Já imaginou uma lavoura de milho com plantas daninhas bem controladas? E se esse resultado for conquistado com uma única aplicação química? Essa comodidade é totalmente possível com o investimento em Soberan, herbicida da Bayer que age de modo seletivo e sistêmico com muita eficiência. A tecnologia apresenta amplo espectro, sendo capaz de controlar um amplo complexo de plantas daninhas de folhas estreitas. “Soberan é o produto mais completo, com uma única aplicação gera o resultado esperado na cultura e entrega uma lavoura muito mais limpa do que qualquer outro herbicida competidor”, afirma Danilo Belia Kashiwakura, Gerente de Marketing Estratégico para Milho da Bayer.

Seletividade total

Líder do mercado de herbicidas premium, Soberan é uma tecnologia consagrada com mais de 10 anos no Brasil e que até hoje permanece no posto de herbicida mais eficaz para as plantações de milho. E o melhor de tudo, Soberan elimina as plantas daninhas sem causar qualquer injúria ao milho, preservando com sucesso o potencial produtivo da lavoura. “O Soberan revolucionou o mercado de milho no Brasil porque ele realmente trouxe uma seletividade superior”, afirma Carlos D’Arce, Gerente de Portfólio de Herbicidas e Reguladores de Crescimento da Bayer.

Elimine as ervas daninhas resistentes

A Bayer oferece soluções completas para o controle das plantas daninhas. Para investir em rotação de ativos e reforçar o controle das plantas daninhas, o produtor pode confiar em Soberan, uma tecnologia premium que garante excelente performance no campo. Com o uso de Soberan, mesmo nas áreas de milho RR, o produtor se sente seguro para deixar o milho no limpo.

O produtor deve ficar atento para evitar a reprodução das plantas daninhas e controlar especialmente os indivíduos resistentes. Segundo o gerente da Bayer, o problema é que as ervas daninhas produzem sementes que são facilmente transportadas pelo vento, água e por animais e a população dessas plantas pode aumentar rapidamente. Por isso, é necessário realizar o controle na hora certa. “O produtor precisa lançar mão de um bom tratamento com herbicida para que não haja matocompetição inicial e o milho possa conseguir o vigor máximo”, diz D’Arce.

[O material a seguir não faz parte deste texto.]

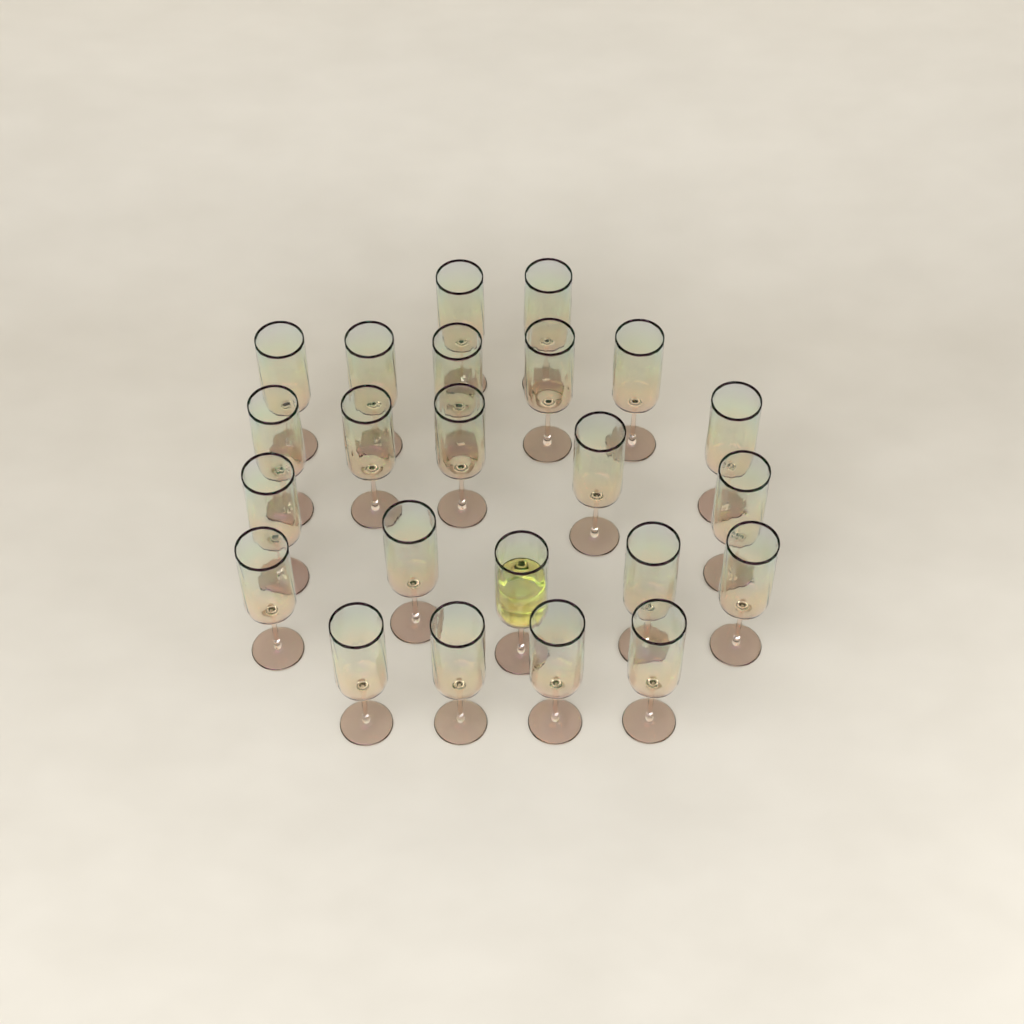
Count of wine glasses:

É recomendável que o produtor aplique Soberan durante o desenvolvimento inicial do milho, antes que a plantação atinja o estádio V4 e com um advujante à base de éster metilado. Dessa forma, as linhas de milho ainda não estarão fechadas e Soberan conseguirá acertar em cheio as plantas daninhas, com o objetivo de evitar a matocompetição e consequentes perdas na lavoura. A Bayer também recomenda a associação de Soberan com o ativo Atrazina, para promover maior efeito residual de controle, e rotação de ativos adotando o herbicida Roundup.

Sistema produtivo

O agricultor pode confiar em Soberan. A lavoura de milho ficará no limpo e, como consequência, os efeitos do herbicida também vão beneficiar a safra subsequente de soja. “É importante o produtor ter a consciência de que incluir o modo de ação de Soberan dentro da lavoura de milho é extremamente importante para manejar resistências. É um produto que se encaixa muito bem dentro do sistema RR para rotação de ativos e entrega uma lavoura limpa do início ao fim”, diz Danilo Belia.

A tecnologia continua surpreendendo os clientes ano após ano e tem muito potencial para ser explorada no mercado de milho brasileiro. Além disso, segundo o gerente Carlos D’Arce, a Bayer se prepara para lançar novidades. “Podem ter a expectativa de que vamos revolucionar o mercado de novo”, diz ele. A Bayer deverá surpreender os produtores com novos herbicidas e em outros segmentos, de pré-emergentes. “E tudo isso conectado com o manejo integrado de plantas daninhas, onde nós preconizamos a melhor forma de atuação, de modo a prevenir e adiar a seleção de plantas daninhas resistentes e tentar minimizar o impacto das resistentes no mercado”, afirma Carlos D’Arce.